The world’s languages exhibit striking diversity. At the same time, recurring linguistic patterns suggest the possibility that this diversity is shaped by features of human cognition.
One well-studied example is word order in complex noun phrases (like these two red vases). While many orders of these elements are possible, a subset appear to be preferred.
It has been argued that this ordering reflects a single underlying representation of noun phrase structure, from which preferred orders are straightforwardly derived (e.g. Cinque 2005).
Building on previous experimental evidence using artificial language learning (Culbertson & Adger 2014), we show that these preferred orders arise not only in existing languages, but also in improvised sequences of gestures produced by English speakers. We then use corpus data from a wide range of languages to argue that the hypothesized underlying structure of the noun phrase might be learnable from statistical features relating objects and their properties conceptually.
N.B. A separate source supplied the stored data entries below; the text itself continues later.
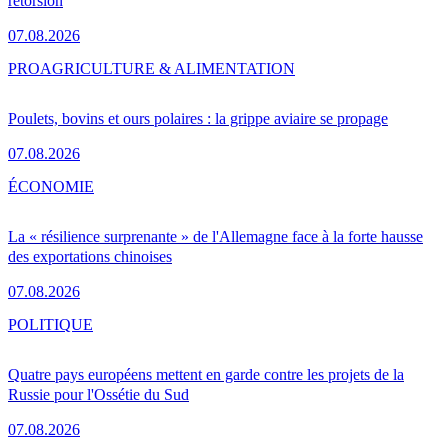
rétorsion
07.08.2026
PRO
AGRICULTURE & ALIMENTATION
Poulets, bovins et ours polaires : la grippe aviaire se propage
07.08.2026
ÉCONOMIE
La « résilience surprenante » de l'Allemagne face à la forte hausse
des exportations chinoises
07.08.2026
POLITIQUE
Quatre pays européens mettent en garde contre les projets de la
Russie pour l'Ossétie du Sud
07.08.2026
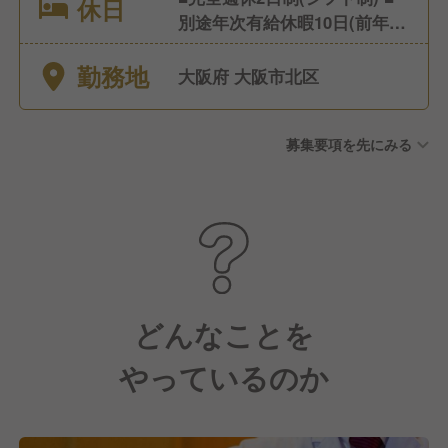
休日
別途年次有給休暇10日(前年度
取得実績100%) ※会社とし
勤務地
て有給休暇の消化を推奨して
大阪府 大阪市北区
います ■産休・育児休暇 ※
産休・育休から復帰の実績あ
募集要項を先にみる
り（4名） ■リフレッシュ休暇
(有給をつかって長期休暇取得
可) ◎社員の生活品質向上の
ため、今後も休日休暇を改善
して参ります。
どんなことを
やっているのか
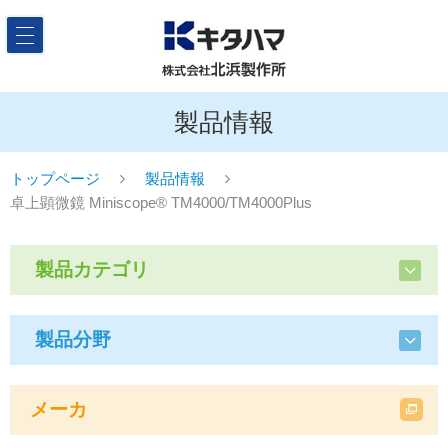
製品情報
トップページ
製品情報
卓上顕微鏡 Miniscope® TM4000/TM4000Plus
製品カテゴリ
製品分野
メーカ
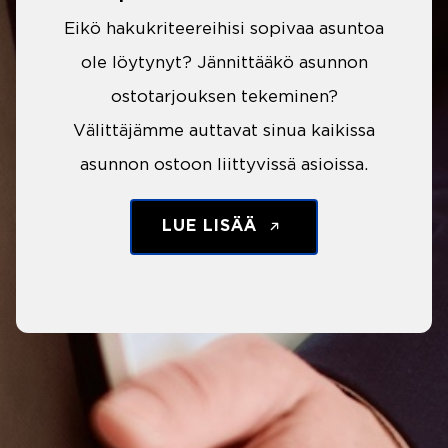
Eikö hakukriteereihisi sopivaa asuntoa
ole löytynyt? Jännittääkö asunnon
ostotarjouksen tekeminen?
Välittäjämme auttavat sinua kaikissa
asunnon ostoon liittyvissä asioissa.
LUE LISÄÄ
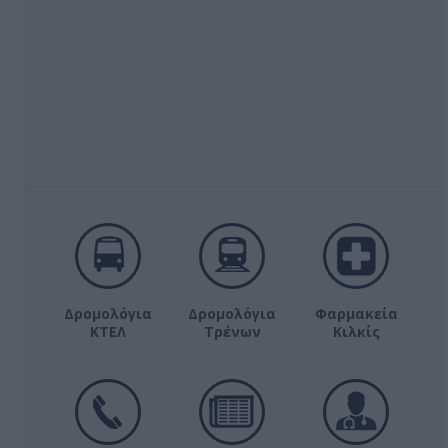
Δρομολόγια
Δρομολόγια
Φαρμακεία
ΚΤΕΛ
Τρένων
Κιλκίς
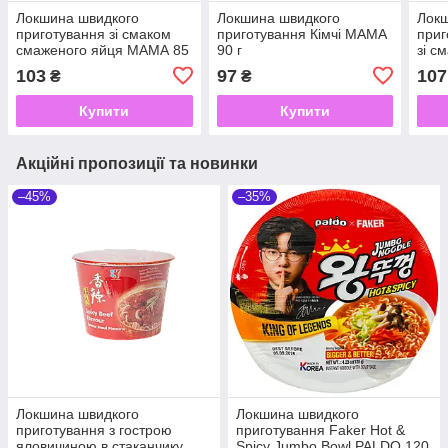
Локшина швидкого
Локшина швидкого
Локш
приготування зі смаком
приготування Кімчі МАМА
приг
смаженого яйця МАМА 85
90 г
зі с
г
85 г
103
97
107
₴
₴
Купити
Купити
Акційні пропозиції та новинки
–45%
–35%
Локшина швидкого
Локшина швидкого
приготування з гострою
приготування Faker Hot &
яловичиною в стаканчику
Spicy Jumbo Bowl PALDO 120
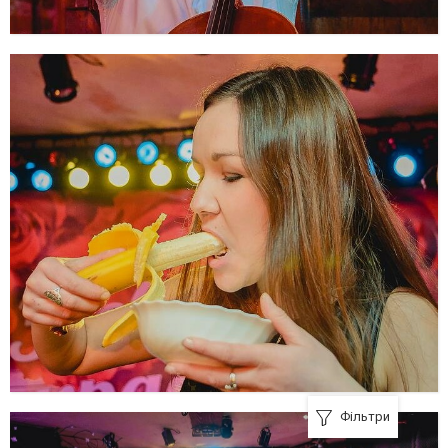
Фільтри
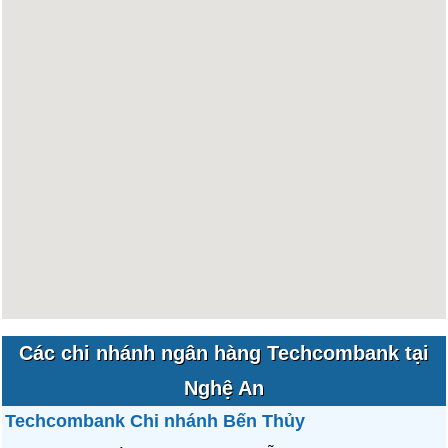
Các chi nhánh ngân hàng Techcombank tại
Nghệ An
Techcombank Chi nhánh Bến Thủy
Using an information-theoretic measure of strength of association, we find that adjectival properties (e.g. red) are on average more closely related to the objects they modify (e.g. wine) than numerosities are (e.g. two), which are in turn more closely related to the objects they modify than demonstratives are (e.g. this). It is exactly those orders which transparently reflect this—by placing adjectives closest to the noun, and demonstratives farthest away—that are more common across languages and preferred in our silent gesture experiments.
These results suggest that our experience with objects in the world, combined with a preference for transparent mappings from conceptual structure to linear order, can explain constraints on noun phrase order.